To do: In the data below, which lines hold the word "Before"? Copy them.

--- START ---

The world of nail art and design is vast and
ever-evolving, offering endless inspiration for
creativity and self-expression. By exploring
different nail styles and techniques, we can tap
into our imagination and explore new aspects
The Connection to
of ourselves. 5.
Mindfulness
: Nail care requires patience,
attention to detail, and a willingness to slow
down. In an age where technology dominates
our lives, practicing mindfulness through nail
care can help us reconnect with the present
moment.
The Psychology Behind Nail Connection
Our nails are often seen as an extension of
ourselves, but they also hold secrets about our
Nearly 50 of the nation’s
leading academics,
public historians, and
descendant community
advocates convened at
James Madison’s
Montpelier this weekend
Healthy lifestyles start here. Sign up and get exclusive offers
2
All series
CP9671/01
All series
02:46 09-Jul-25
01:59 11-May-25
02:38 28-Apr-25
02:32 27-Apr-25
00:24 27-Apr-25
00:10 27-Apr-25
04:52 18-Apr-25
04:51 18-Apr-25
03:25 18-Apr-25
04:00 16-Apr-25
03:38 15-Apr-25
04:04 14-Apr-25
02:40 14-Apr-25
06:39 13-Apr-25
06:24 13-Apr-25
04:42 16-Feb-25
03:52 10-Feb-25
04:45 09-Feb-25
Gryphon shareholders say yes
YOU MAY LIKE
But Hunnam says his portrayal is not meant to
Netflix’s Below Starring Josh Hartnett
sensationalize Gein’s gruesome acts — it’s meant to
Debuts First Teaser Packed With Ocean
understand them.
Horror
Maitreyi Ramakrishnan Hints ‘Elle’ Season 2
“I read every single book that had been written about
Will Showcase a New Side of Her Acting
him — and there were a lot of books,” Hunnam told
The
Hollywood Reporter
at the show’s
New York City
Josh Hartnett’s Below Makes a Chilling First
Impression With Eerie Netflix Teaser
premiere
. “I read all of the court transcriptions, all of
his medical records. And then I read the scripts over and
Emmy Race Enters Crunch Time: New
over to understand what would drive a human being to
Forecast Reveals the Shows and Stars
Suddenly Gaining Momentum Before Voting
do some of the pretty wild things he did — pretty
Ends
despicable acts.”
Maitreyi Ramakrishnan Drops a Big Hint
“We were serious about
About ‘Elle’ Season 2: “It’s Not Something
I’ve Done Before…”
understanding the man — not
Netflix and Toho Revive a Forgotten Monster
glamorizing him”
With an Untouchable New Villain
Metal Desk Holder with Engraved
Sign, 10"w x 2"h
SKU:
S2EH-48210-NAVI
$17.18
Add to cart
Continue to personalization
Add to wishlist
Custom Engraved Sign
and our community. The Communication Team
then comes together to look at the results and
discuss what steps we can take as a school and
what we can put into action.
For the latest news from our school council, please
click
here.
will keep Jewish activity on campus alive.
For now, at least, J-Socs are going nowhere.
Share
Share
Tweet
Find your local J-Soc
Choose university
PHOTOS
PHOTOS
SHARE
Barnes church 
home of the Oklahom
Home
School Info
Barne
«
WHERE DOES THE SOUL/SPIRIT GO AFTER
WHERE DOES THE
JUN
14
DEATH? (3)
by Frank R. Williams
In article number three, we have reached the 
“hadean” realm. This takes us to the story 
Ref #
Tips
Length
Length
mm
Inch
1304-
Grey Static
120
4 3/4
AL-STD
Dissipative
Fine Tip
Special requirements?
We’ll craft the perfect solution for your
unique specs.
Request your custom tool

--- END ---

Task result:
Suddenly Gaining Momentum Before Voting
I’ve Done Before…”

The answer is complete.